星野リゾート新業態「OMO」が直面する試練 東京・大塚で都市観光のモデルをつくれるか
野部さんは昨年秋、新規ブランドOMOのスタッフ社内公募に手を挙げ、「OMO5 東京大塚」の開業準備メンバーに加わった。これまで星野リゾート社員として「リゾナーレ熱海」(静岡県熱海市)とグループ人事を経験してきた野部さんだが、「ゼロから立ち上げる新たなホテルブランドで、既存の枠にとらわれない挑戦をしてみたいと思ったから」とOMOを希望した理由を語る。
その年の12月、野部さんを含む6人の先発メンバーが大塚に異動してきた。当時、「都市観光に特化したホテルをつくる」ことだけが決まっていたものの、それ以外は何もない状態だったという。6人はホテルのコンセプトや運営方法を話し合い、ゼロから作り上げていった。
星野代表が議論に加わることもあった。だからといって、星野代表の意見が絶対ではない。もちろん、総支配人の意見が必ずしも通るわけでもない。「誰が言ったかではなく、説得力のある意見が採用される環境が大事」と星野代表が常々話すように、誰もが自由に意見を戦わせ正しい議論ができるフラットな環境は、星野リゾートが最も大切にしてきた組織文化である。
「フラットな組織だからこそ、誰からも指示がないんです」と野部さん。「あれば楽だと思います、それに従えばいいわけですから。でも、私たちの組織はそうではありません。自分たちで考えるからこそ、決定事項に対して納得感を持って動くことができます。それに、自分たちで決めたことには責任を持ちたい。だから、やり切ってみようと思えるのかもしれません」。
客の要望を一切聞かない街ガイド
宿泊客を大塚の街へ連れ出し、徒歩圏内でガイド本に載っていないような穴場や魅力的な場所へ案内してくれるのが「ご近所専隊OMOレンジャー」である。このサービスも、メンバーのフラットな議論から生まれた。はしご酒、グルメ、ナイトタイムなど5つのコースがあり、案内役はホテルの全スタッフが交代で務める。ちなみにお酒好きの野部さんが得意とするのは、アフター5のエンタメスポットや酒場めぐりだ。
名物女将が切り盛りする蕎麦屋、愉快な常連たちが集まる居酒屋、ディープなエンターテインメントスポット……。どれもみな、開業までの数カ月間で、スタッフが足を使って探し出してきた大塚の魅力である。
「全国各地から集まった先発メンバーは、誰も大塚になじみがなかったので、お店を飛び込みで訪ねたり、図書館で大塚の街の歴史を調べたりして情報を収集しました。

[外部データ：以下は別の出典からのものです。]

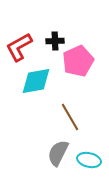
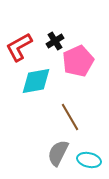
black cross: rotated 30 degrees counterclockwise
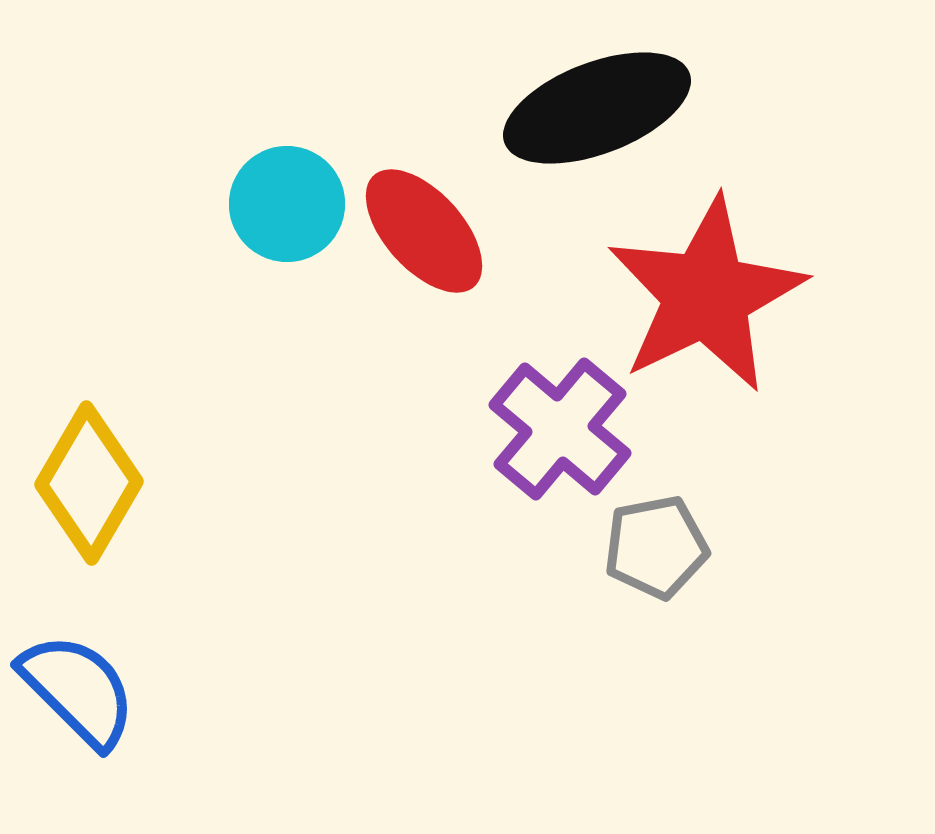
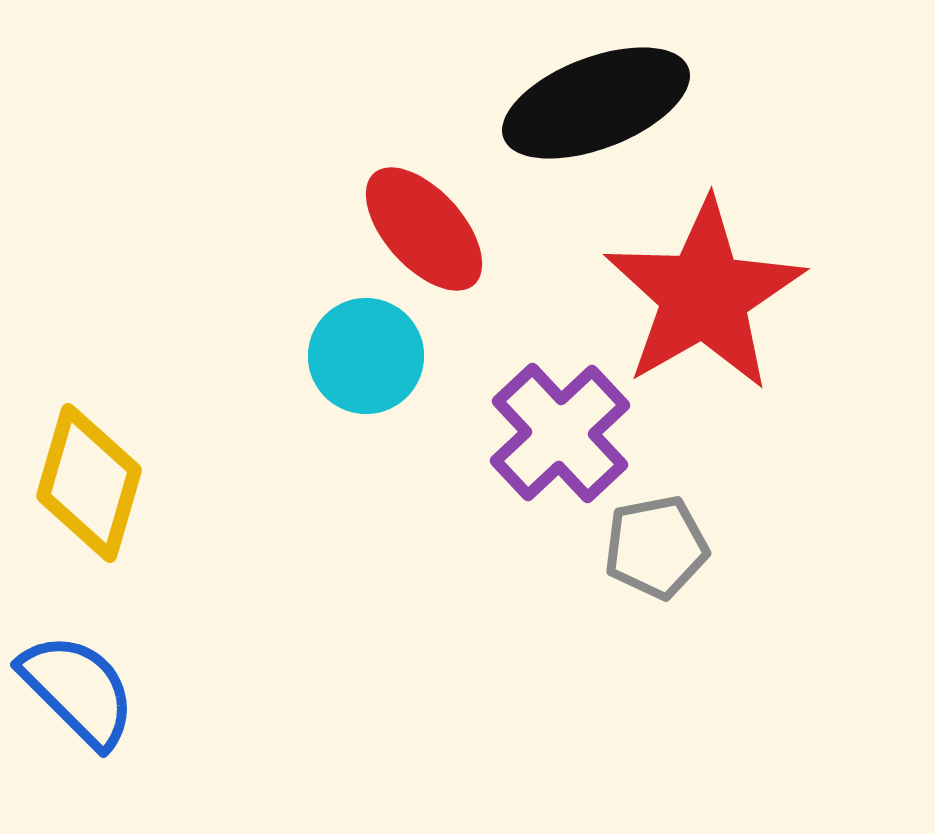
black ellipse: moved 1 px left, 5 px up
cyan circle: moved 79 px right, 152 px down
red ellipse: moved 2 px up
red star: moved 2 px left; rotated 4 degrees counterclockwise
purple cross: moved 4 px down; rotated 7 degrees clockwise
yellow diamond: rotated 14 degrees counterclockwise
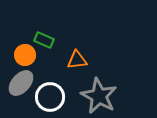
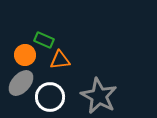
orange triangle: moved 17 px left
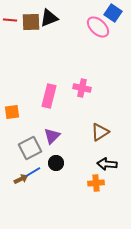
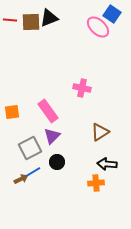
blue square: moved 1 px left, 1 px down
pink rectangle: moved 1 px left, 15 px down; rotated 50 degrees counterclockwise
black circle: moved 1 px right, 1 px up
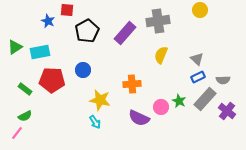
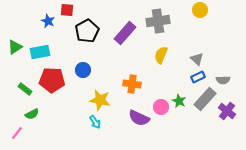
orange cross: rotated 12 degrees clockwise
green semicircle: moved 7 px right, 2 px up
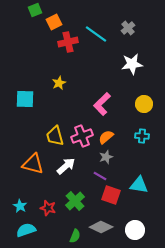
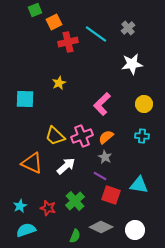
yellow trapezoid: rotated 30 degrees counterclockwise
gray star: moved 1 px left; rotated 24 degrees counterclockwise
orange triangle: moved 1 px left, 1 px up; rotated 10 degrees clockwise
cyan star: rotated 16 degrees clockwise
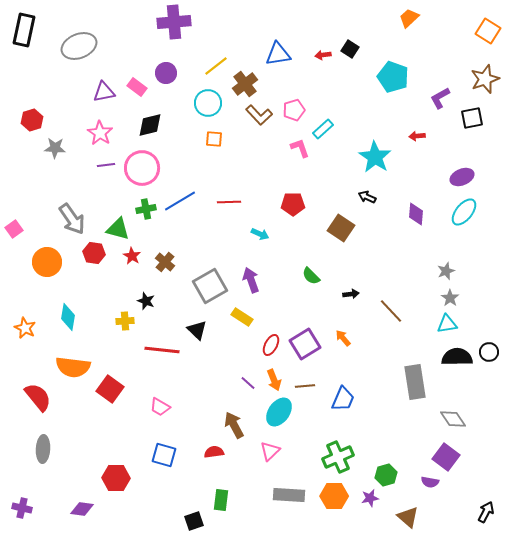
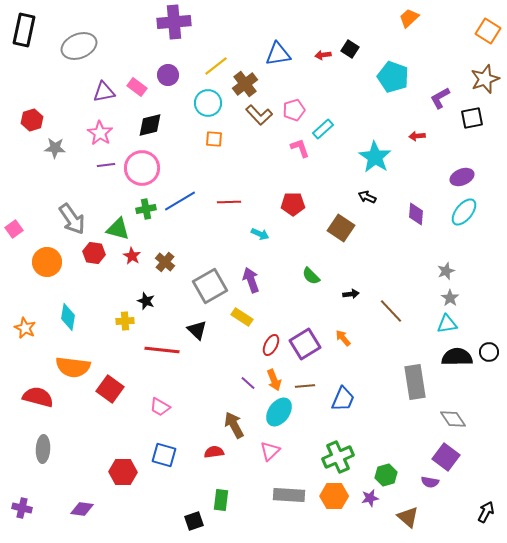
purple circle at (166, 73): moved 2 px right, 2 px down
red semicircle at (38, 397): rotated 36 degrees counterclockwise
red hexagon at (116, 478): moved 7 px right, 6 px up
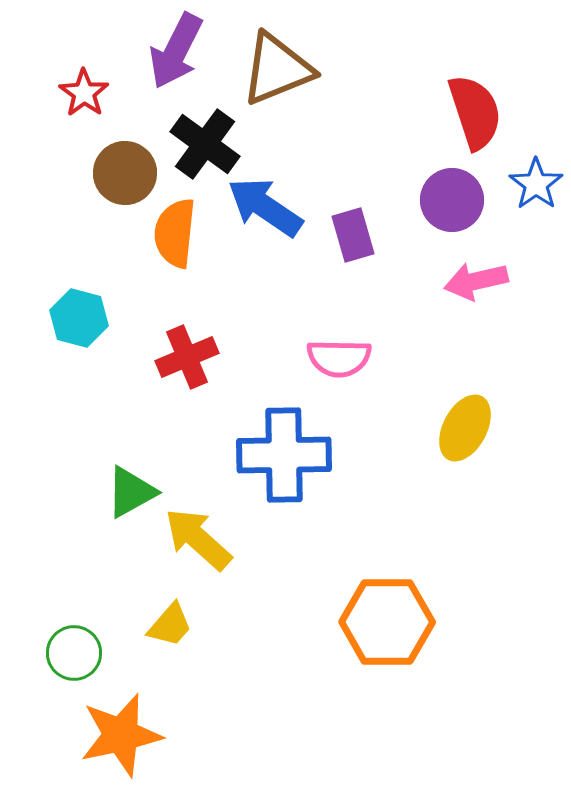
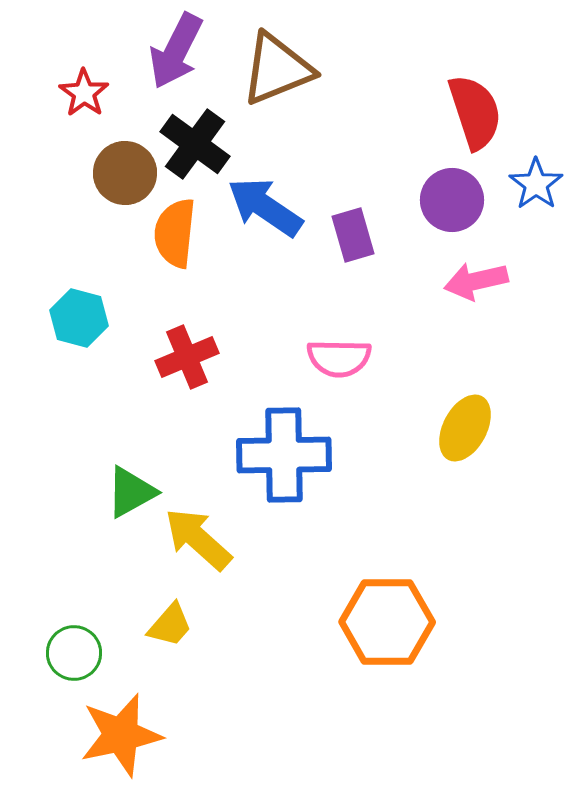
black cross: moved 10 px left
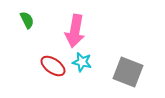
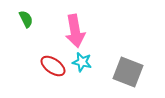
green semicircle: moved 1 px left, 1 px up
pink arrow: rotated 20 degrees counterclockwise
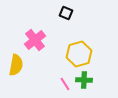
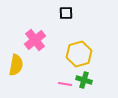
black square: rotated 24 degrees counterclockwise
green cross: rotated 14 degrees clockwise
pink line: rotated 48 degrees counterclockwise
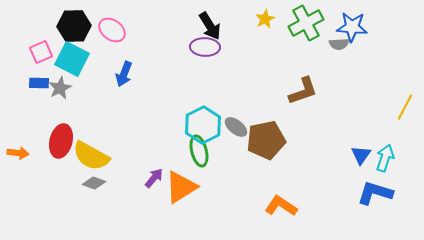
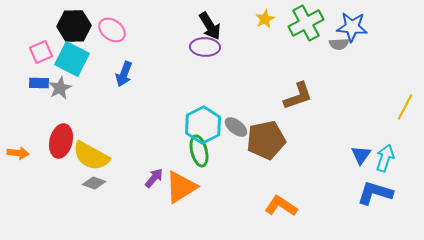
brown L-shape: moved 5 px left, 5 px down
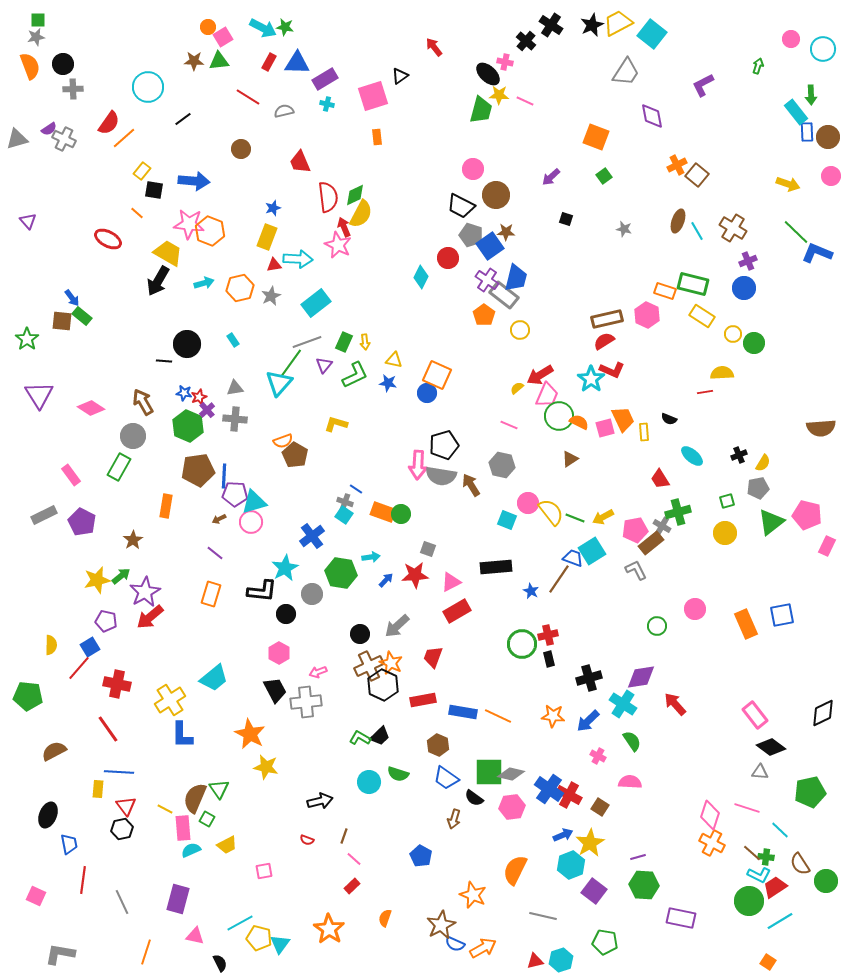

そのうち大塚の重鎮と呼ばれる人たちと知り合うことができて、地元の方々とのつながりが広がっていったのです。全部で100軒以上まわりました。皆さん、『ホテルと街を1つのリゾートと考え、大塚の魅力を発信していきたい』という私たちの思いを好意的に受け止めてくださいました」と野部さんは話す。